* [Activity]: Revise the records by replacing "Vehicle Inspection Program" with "Vehicle Testing Program" wherever it appears, and leave all other text unchanged. Omit the pictures from your answer.

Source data
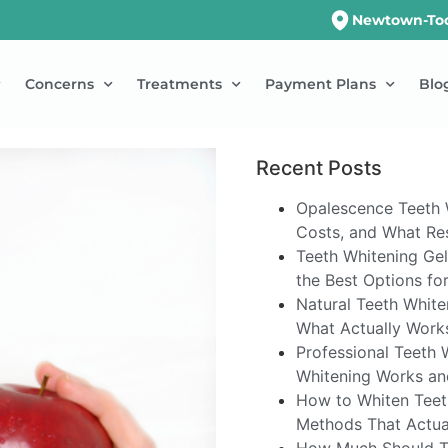
Newtown-To
Concerns
Treatments
Payment Plans
Blo
Recent Posts
Opalescence Teeth 
Costs, and What Res
Teeth Whitening Gel
the Best Options fo
Natural Teeth White
What Actually Work
Professional Teeth 
Whitening Works an
How to Whiten Teet
Methods That Actua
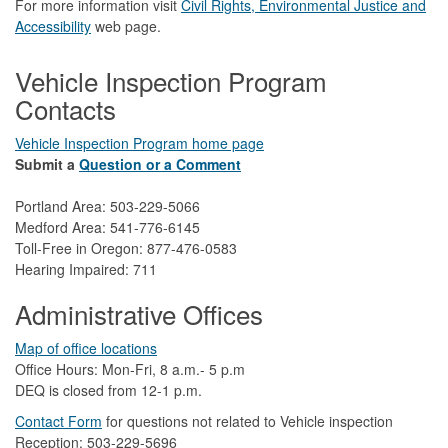
For more information visit
Civil Rights, Environmental Justice and
Accessibility​
web page.
Vehicle Inspection Program
Contacts
Vehicle Inspection Program home page
Submit a
Question or a Comment
Portland Area: 503-229-5066
Medford Area: 541-776-6145
Toll-Free in Oregon: 877-476-0583
Hearing Impaired: 711
Administrative Offices
Map of office locations
Office Hours: Mon-Fri, 8 a.m.- 5 p.m
DEQ is closed from 12-1 p.m.​
Contact Form
​
​for questions not related to Vehicle inspection​
Reception: 503-229-5696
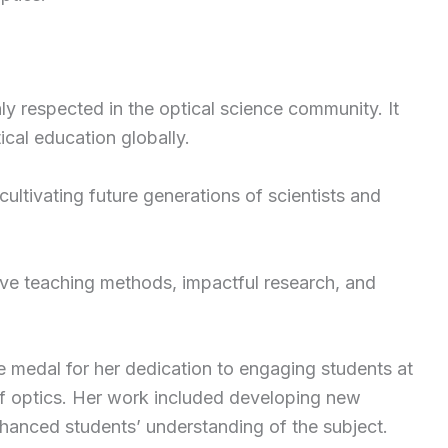
ly respected in the optical science community. It
cal education globally.
ultivating future generations of scientists and
tive teaching methods, impactful research, and
e medal for her dedication to engaging students at
 of optics. Her work included developing new
nhanced students’ understanding of the subject.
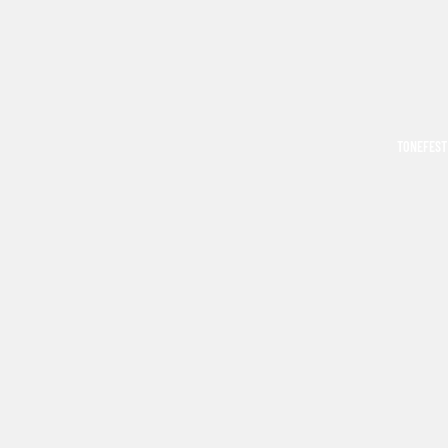
TONEFEST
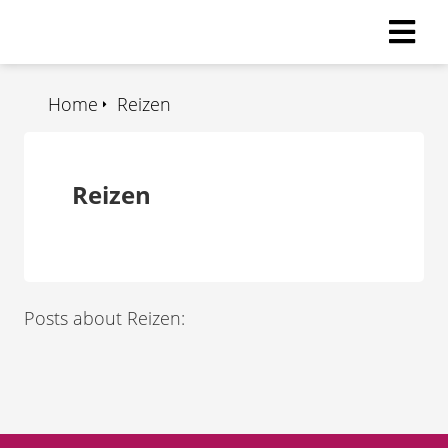
Home
Reizen
Reizen
Posts about Reizen:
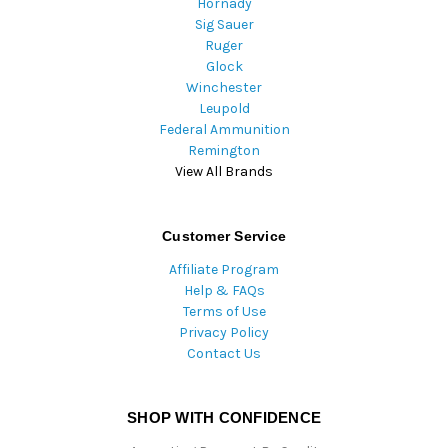
Hornady
Sig Sauer
Ruger
Glock
Winchester
Leupold
Federal Ammunition
Remington
View All Brands
Customer Service
Affiliate Program
Help & FAQs
Terms of Use
Privacy Policy
Contact Us
SHOP WITH CONFIDENCE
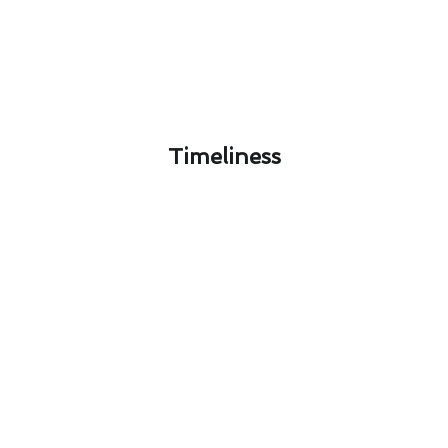
Timeliness​
The Ultimate Air Conditioning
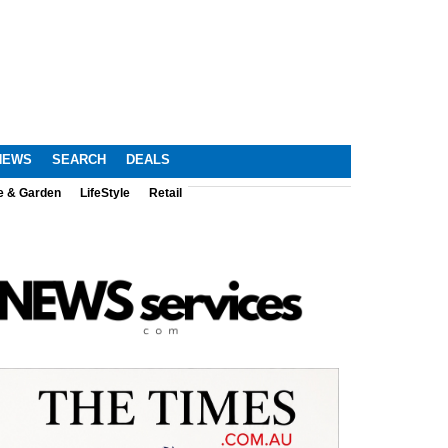
NEWS
SEARCH
DEALS
e & Garden
LifeStyle
Retail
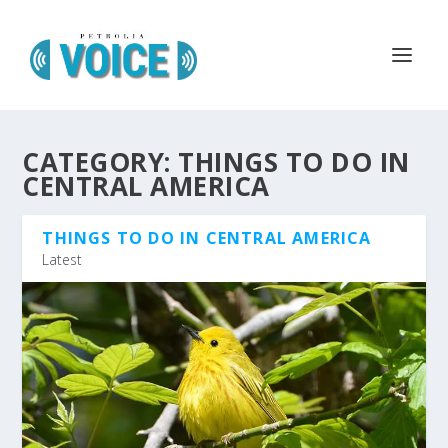
CATEGORY:
THINGS TO DO IN
CENTRAL AMERICA
THINGS TO DO IN CENTRAL AMERICA
Latest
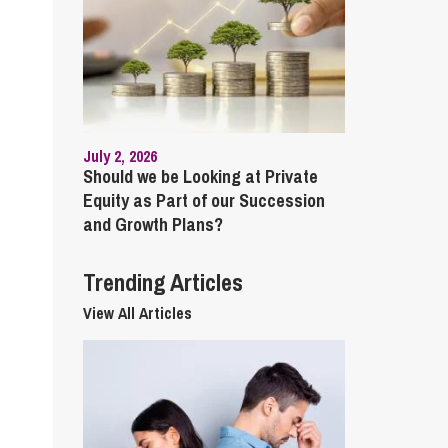
cial Housing
lecommunications
July 2, 2026
Should we be Looking at Private
Equity as Part of our Succession
and Growth Plans?
Trending Articles
View All Articles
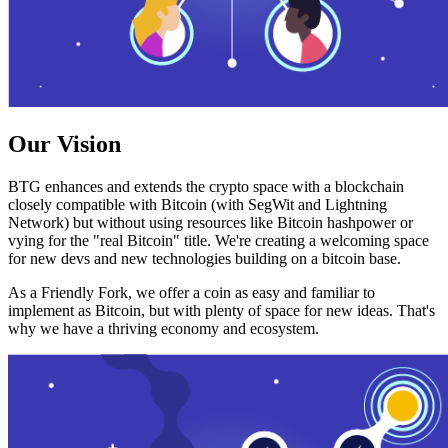
Our Vision
BTG enhances and extends the crypto space with a blockchain
closely compatible with Bitcoin (with SegWit and Lightning
Network) but without using resources like Bitcoin hashpower or
vying for the "real Bitcoin" title. We're creating a welcoming space
for new devs and new technologies building on a bitcoin base.
As a Friendly Fork, we offer a coin as easy and familiar to
implement as Bitcoin, but with plenty of space for new ideas. That's
why we have a thriving economy and ecosystem.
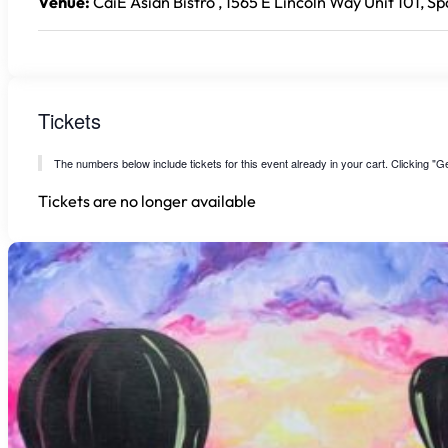
Venue:
CaiE Asian Bistro , 1565 E Lincoln Way Unit 101, S
Tickets
The numbers below include tickets for this event already in your cart. Clicking "Get
Tickets are no longer available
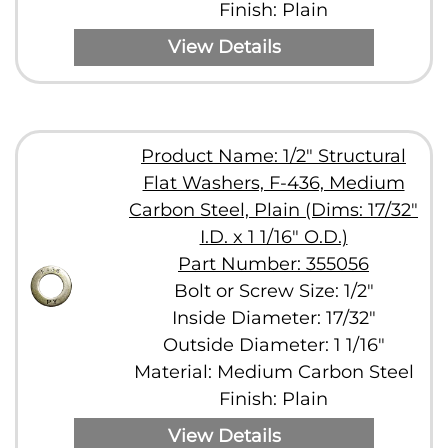
Finish: Plain
View Details
Product Name: 1/2" Structural
Flat Washers, F-436, Medium
Carbon Steel, Plain (Dims: 17/32"
I.D. x 1 1/16" O.D.)
Part Number: 355056
Bolt or Screw Size: 1/2"
Inside Diameter: 17/32"
Outside Diameter: 1 1/16"
Material: Medium Carbon Steel
Finish: Plain
View Details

* [Task solution]:
Newtown-To
Concerns
Treatments
Payment Plans
Blo
Recent Posts
Opalescence Teeth 
Costs, and What Res
Teeth Whitening Gel
the Best Options fo
Natural Teeth White
What Actually Work
Professional Teeth 
Whitening Works an
How to Whiten Teet
Methods That Actua
For more information visit
Civil Rights, Environmental Justice and
Accessibility​
web page.
Vehicle Testing Program
Contacts
Vehicle Testing Program home page
Submit a
Question or a Comment
Portland Area: 503-229-5066
Medford Area: 541-776-6145
Toll-Free in Oregon: 877-476-0583
Hearing Impaired: 711
Administrative Offices
Map of office locations
Office Hours: Mon-Fri, 8 a.m.- 5 p.m
DEQ is closed from 12-1 p.m.​
Contact Form
​
​for questions not related to Vehicle inspection​
Reception: 503-229-5696
ly respected in the optical science community. It
cal education globally.
ultivating future generations of scientists and
tive teaching methods, impactful research, and
e medal for her dedication to engaging students at
 of optics. Her work included developing new
nhanced students’ understanding of the subject.
TONEFEST
Home
Reizen
Reizen
Posts about Reizen:
Hornady
Sig Sauer
Ruger
Glock
Winchester
Leupold
Federal Ammunition
Remington
View All Brands
Customer Service
Affiliate Program
Help & FAQs
Terms of Use
Privacy Policy
Contact Us
SHOP WITH CONFIDENCE
Timeliness​
The Ultimate Air Conditioning
NEWS
SEARCH
DEALS
e & Garden
LifeStyle
Retail
CATEGORY:
THINGS TO DO IN
CENTRAL AMERICA
THINGS TO DO IN CENTRAL AMERICA
Latest
cial Housing
lecommunications
July 2, 2026
Should we be Looking at Private
Equity as Part of our Succession
and Growth Plans?
Trending Articles
View All Articles
Our Vision
BTG enhances and extends the crypto space with a blockchain
closely compatible with Bitcoin (with SegWit and Lightning
Network) but without using resources like Bitcoin hashpower or
vying for the "real Bitcoin" title. We're creating a welcoming space
for new devs and new technologies building on a bitcoin base.
As a Friendly Fork, we offer a coin as easy and familiar to
implement as Bitcoin, but with plenty of space for new ideas. That's
why we have a thriving economy and ecosystem.
Venue:
CaiE Asian Bistro , 1565 E Lincoln Way Unit 101, S
Tickets
The numbers below include tickets for this event already in your cart. Clicking "Get
Tickets are no longer available
Finish: Plain
View Details
Product Name: 1/2" Structural
Flat Washers, F-436, Medium
Carbon Steel, Plain (Dims: 17/32"
I.D. x 1 1/16" O.D.)
Part Number: 355056
Bolt or Screw Size: 1/2"
Inside Diameter: 17/32"
Outside Diameter: 1 1/16"
Material: Medium Carbon Steel
Finish: Plain
View Details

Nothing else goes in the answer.